> Selected extract:
Lyle Richardson is a contributing writer to THN. His Rumor Roundup has been a regular feature since 2007. He also runs the website spectorshockey.net. A Canadiens fan married to a Leafs fan, Lyle's Saturday nights during hockey season can get quite entertaining at his home.
Following the recent completion of the NHL’s 2015 salary-arbitration period, Sportsnet’s Chris Johnston observed the Toronto Maple Leafs, Ottawa Senators and Minnesota Wild had a second buyout window open for a 48-hour period commencing on Aug. 5. None of the clubs, however, used the opportunity to shed a contract.
The Senators spent months last season trying to find a trade partner for winger Colin Greening, prompting some speculation the 29-year-old winger might receive a buyout. The Ottawa Sun’s Bruce Garrioch reports Senators assistant GM Pierre Dorion explained that wasn’t possible, as Greening’s $2.65-million annual cap hit was about $10K short of the minimum allowable to be bought out.
Greening’s future with the Senators remains uncertain. Garrioch believes Murray will keep trying to peddle the winger, who was a frequent healthy scratch last season. Perhaps Murray will have better luck next month, as rival GMs evaluate their roster needs during training camp and preseason play. Read more
Recent internet-generated trade speculation involving Winnipeg Jets defenseman Dustin Byfuglien caught the eye of SI.com’s Allan Muir. Byfuglien, 30, becomes eligible next summer for unrestricted free agency. While the Jets don’t have to move the big blueliner this summer, Muir notes re-signing him could be tricky.
Like Byfuglien, Jets captain Andrew Ladd could become a UFA next July. Center Mark Scheifele and defenseman Jacob Trouba will be restricted free agents in line for significant raises. Muir points out the Jets are a budget club that usually doesn’t spend toward the league’s cap ceiling.
Muir observes the recent rumor tied Byfuglien (who had a modified no-trade clause) to the Boston Bruins, but they must ship out salary to absorb his $5.2-million cap hit. Muir also suggests the Detroit Red Wings and Anaheim Ducks as possible trade partners. Read more
It’s been over a month since the NHL’s unrestricted free agent market opened. While most of the best players in what was a shallow pool of talent were signed weeks ago, several notable players remain available. Here’s a look at several of the notables:
Cody Franson: It was assumed the soon to be 28-year-old Franson would be snapped up on opening day, but he’s still available. He’s seeking a multi-year deal and wants a substantial raise over the $3.3 million he earned last season.
Franson claims he’s spoken with five or six teams, including the Boston Bruins. He’s also linked to the Arizona Coyotes, but GM Don Maloney told The Arizona Republic he’s not signing any more one-way contracts unless he gets a favorable deal. Read more
While the Nashville Predators matched a 14-year, $110-million offer sheet for captain Shea Weber from the Philadelphia Flyers in July 2012, he’s remained the subject of annual off-season trade speculation.
Weber’s value to the Predators and the expense of his contract are usually cited as reasons why he won’t be dealt, but Yahoo Sports’ Josh Cooper believes the time could be right to trade him within the next year. Among the factors justifying this move includes the potential for a strong return, the expense of re-signing Filip Forsberg and Seth Jones next year and the possibility the 29-year-old defenseman’s performance could be about to decline.

> Data extract:
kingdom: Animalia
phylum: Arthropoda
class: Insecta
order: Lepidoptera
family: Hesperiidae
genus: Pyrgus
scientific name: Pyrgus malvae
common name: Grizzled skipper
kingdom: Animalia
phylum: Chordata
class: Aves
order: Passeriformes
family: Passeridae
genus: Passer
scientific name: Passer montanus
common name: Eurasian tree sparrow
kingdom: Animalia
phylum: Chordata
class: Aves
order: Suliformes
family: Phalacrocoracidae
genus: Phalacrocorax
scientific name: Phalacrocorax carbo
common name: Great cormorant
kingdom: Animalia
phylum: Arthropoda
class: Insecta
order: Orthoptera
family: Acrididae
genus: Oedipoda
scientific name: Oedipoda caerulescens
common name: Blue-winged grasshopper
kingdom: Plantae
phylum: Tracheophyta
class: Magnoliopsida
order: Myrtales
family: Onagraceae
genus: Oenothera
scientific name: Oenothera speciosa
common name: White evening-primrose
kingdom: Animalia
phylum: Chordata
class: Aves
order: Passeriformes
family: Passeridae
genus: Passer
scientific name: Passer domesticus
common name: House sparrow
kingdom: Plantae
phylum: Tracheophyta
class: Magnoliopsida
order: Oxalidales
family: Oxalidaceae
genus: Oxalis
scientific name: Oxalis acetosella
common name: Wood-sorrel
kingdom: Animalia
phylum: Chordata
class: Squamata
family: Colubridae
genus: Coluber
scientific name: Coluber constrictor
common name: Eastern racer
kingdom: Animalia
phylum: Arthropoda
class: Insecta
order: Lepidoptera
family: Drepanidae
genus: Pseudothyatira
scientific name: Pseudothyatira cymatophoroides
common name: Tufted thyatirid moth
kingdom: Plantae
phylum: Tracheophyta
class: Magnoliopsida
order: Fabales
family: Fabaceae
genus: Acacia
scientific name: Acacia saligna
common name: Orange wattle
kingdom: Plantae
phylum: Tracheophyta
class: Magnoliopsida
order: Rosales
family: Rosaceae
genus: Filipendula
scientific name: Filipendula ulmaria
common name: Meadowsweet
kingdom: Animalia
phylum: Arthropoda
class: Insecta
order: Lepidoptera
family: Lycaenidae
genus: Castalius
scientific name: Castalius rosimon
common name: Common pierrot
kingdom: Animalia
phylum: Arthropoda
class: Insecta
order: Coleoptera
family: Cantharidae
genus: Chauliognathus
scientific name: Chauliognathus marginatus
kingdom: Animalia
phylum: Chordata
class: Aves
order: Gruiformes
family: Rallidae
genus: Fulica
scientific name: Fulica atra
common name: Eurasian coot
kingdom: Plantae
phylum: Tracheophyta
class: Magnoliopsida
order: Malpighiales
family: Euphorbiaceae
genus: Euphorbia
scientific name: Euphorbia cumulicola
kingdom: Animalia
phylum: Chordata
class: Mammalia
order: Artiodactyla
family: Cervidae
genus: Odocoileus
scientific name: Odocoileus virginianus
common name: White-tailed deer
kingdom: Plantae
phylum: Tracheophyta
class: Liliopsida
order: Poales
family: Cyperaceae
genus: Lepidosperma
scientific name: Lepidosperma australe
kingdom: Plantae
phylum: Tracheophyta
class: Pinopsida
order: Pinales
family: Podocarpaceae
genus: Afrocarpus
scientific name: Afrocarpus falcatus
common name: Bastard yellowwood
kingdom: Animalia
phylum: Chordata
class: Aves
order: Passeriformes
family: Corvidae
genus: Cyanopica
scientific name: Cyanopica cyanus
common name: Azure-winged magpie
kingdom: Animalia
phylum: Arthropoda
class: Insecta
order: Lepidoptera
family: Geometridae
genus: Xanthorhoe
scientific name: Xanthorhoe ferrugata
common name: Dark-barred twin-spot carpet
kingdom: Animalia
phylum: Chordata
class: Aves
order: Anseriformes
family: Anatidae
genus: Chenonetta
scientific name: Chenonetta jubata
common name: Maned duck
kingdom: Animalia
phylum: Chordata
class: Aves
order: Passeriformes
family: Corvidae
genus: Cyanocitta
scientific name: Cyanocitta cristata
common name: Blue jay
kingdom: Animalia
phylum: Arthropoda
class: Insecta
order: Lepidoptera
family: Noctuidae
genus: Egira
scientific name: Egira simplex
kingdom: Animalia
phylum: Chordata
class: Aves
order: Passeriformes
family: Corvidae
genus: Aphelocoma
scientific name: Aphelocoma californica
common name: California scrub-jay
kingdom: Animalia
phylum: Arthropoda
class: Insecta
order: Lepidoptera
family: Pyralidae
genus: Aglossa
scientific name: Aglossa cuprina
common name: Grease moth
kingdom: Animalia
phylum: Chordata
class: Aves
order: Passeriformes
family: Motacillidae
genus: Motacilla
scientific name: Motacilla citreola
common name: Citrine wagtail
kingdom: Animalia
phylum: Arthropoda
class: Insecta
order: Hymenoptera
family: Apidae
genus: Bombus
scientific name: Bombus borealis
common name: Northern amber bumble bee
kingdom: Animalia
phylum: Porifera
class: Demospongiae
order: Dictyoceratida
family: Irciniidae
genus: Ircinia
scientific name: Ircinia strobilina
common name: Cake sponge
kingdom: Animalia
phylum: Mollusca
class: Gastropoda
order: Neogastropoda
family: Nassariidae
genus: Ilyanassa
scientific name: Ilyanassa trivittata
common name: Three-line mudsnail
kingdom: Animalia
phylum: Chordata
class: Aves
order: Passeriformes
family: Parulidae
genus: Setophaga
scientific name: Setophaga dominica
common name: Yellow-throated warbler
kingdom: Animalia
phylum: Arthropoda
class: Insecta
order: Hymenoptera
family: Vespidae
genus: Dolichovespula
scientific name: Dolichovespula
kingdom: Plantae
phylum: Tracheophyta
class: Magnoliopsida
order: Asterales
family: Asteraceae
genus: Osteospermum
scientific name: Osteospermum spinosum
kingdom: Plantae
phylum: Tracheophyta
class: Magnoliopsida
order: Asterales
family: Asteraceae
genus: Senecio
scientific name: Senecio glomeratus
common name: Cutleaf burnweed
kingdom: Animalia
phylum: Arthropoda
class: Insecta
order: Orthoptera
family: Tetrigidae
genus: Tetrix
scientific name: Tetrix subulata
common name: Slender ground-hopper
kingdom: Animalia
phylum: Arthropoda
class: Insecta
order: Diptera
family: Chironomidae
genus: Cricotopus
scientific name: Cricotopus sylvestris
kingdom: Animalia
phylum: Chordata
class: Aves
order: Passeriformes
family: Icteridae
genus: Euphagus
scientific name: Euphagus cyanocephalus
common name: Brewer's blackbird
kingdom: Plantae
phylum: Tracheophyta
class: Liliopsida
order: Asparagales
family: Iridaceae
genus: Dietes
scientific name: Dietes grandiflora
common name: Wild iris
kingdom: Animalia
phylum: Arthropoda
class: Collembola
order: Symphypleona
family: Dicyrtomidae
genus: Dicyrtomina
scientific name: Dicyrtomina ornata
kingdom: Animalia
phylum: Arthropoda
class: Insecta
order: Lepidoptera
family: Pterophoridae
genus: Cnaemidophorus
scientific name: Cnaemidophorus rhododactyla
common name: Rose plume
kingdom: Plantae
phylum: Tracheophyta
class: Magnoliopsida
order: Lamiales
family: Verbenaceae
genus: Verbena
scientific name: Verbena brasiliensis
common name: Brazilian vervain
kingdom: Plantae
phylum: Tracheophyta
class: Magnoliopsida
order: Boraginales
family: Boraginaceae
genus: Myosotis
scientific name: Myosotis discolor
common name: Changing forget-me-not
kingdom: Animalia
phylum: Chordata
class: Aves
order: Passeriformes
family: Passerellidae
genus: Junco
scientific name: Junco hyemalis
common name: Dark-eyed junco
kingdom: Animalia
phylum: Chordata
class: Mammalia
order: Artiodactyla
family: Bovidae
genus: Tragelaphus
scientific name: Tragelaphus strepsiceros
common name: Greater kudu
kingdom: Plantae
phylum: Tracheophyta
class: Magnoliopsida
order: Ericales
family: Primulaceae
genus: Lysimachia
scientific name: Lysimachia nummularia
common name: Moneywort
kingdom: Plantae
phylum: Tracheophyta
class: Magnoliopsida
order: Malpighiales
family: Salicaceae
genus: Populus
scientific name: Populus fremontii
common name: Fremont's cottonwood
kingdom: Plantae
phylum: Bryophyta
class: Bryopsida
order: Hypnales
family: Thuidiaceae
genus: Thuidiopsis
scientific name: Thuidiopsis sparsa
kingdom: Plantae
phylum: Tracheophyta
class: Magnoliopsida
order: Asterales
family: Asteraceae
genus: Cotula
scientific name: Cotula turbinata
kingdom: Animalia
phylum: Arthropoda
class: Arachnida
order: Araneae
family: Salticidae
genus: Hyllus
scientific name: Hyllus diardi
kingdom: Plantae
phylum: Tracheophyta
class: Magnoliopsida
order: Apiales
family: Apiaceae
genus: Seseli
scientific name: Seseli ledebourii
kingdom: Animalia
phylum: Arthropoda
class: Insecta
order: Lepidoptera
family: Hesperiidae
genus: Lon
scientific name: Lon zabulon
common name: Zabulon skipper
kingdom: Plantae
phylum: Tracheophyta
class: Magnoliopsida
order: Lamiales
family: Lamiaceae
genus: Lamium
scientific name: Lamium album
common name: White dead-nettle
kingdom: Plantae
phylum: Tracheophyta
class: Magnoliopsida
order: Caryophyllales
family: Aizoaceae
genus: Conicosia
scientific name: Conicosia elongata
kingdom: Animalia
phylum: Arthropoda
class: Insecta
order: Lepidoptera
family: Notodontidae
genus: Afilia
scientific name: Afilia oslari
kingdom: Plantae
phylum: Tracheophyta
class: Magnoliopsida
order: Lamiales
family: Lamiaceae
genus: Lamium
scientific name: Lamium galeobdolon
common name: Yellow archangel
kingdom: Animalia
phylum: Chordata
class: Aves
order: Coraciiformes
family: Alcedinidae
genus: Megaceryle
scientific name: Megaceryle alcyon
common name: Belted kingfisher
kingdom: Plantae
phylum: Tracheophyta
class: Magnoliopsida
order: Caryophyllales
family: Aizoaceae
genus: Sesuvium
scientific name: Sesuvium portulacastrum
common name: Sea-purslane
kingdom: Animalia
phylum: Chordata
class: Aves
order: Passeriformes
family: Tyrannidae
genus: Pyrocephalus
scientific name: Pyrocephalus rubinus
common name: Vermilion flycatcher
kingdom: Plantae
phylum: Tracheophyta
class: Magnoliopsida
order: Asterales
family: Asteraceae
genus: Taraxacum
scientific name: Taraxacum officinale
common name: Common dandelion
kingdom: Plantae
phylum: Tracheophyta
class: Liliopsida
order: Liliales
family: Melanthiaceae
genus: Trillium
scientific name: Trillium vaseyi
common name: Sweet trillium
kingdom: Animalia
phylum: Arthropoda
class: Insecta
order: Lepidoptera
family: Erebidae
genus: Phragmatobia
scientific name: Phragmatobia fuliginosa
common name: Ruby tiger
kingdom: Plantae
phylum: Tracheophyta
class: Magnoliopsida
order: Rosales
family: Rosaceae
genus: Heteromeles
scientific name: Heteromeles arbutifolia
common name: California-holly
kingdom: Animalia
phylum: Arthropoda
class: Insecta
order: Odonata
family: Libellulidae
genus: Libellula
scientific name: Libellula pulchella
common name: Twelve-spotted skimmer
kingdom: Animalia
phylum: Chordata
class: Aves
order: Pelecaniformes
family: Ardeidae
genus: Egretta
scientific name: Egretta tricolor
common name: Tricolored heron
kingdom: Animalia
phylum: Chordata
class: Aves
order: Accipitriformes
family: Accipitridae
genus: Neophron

> What is asked:
1. Answer these from the hockey rumor roundup:
(a) By about how much was Colin Greening's annual cap hit short of the minimum allowed for a buyout?
(b) What cap hit would the Boston Bruins have to absorb to acquire Dustin Byfuglien?
(c) How much did Cody Franson earn last season?
2. Carry the hockey rumor roundup on past its final paragraph about Shea Weber.
The entries are separate material and have no connection to the hockey rumor roundup.

> Answers by task:
1.
(a) About $10K.
(b) $5.2 million.
(c) $3.3 million.

2.
Unlike most stars of Weber’s caliber, he lacks a no-trade clause in his contract. The Predators can entertain offers from around the league and ship him anywhere without his consent.
NBC Sports’ Jason Brough notes Daniel and Henrik Sedin were recently asked by a Swedish newspaper if they felt they might be traded. The twins replied they had no intention of finishing their NHL careers with another team, even if it meant another shot at a Stanley Cup.
Brough observes, however, the Sedins didn’t outright reject the notion of waiving their no-movement clauses by the final season (2017-18) of their contracts. Should the Canucks miss the 2016 playoffs or become a first-round casualty again, Brough suspects calls for a major rebuild in Vancouver could increase.
Such a rebuild would mean shipping out the Sedins. Their no-movement clauses, however, aren’t the only impediment. It’s no stretch of the imagination to assume the twins will only accept a deal in which they’re moved together to the same team. With both earning $7-million per season, takers for their combined $14-million annual salaries could be scarce. That especially if the salary cap doesn’t significantly increase for 2016-17. Read more
It appears efforts by the Philadelphia Flyers to trade Vincent Lecavalier have once again proven futile. GM Ron Hextall told CSNPhilly.com’s Tim Panaccio his club remains “status quo” with the 35-year-old center, adding they intend to start the season with Lecavalier to see how it goes.
Last summer, there was interest in Lecavalier from the Nashville Predators and Florida Panthers, prompting speculation Hextall might find a taker this year. However, the combination of Lecavalier’s ongoing decline and his $4.5-million annual cap hit through 2017-18 makes him a tough sell, even to clubs which have the cap space to absorb. it.
Panaccio reports Hextall was hoping interest in Lecavalier might increase after the Flyers paid his $2-million signing bonus on July 1, but received no offers. Without freeing up cap space, Hextall could find it difficult promoting a promising defensemen next summer. Read more
The Columbus Blue Jackets could add a veteran defenseman before the start of 2015-16. Aaron Portzline of The Columbus Dispatch reports sources claiming Jackets management have had discussions with free-agent blueliner Christian Ehrhoff, who’s coming off a one-year, $4-million contract with the Pittsburgh Penguins.
Portzline suggests a deal between the Blue Jackets and the 33-year-old Ehrhoff is possible, provided the latter remains on the free-agent market long enough to drive down his asking price. Despite missing 33 games last season due to head injuries, the puck-moving rearguard could help the Blue Jacket’s power play.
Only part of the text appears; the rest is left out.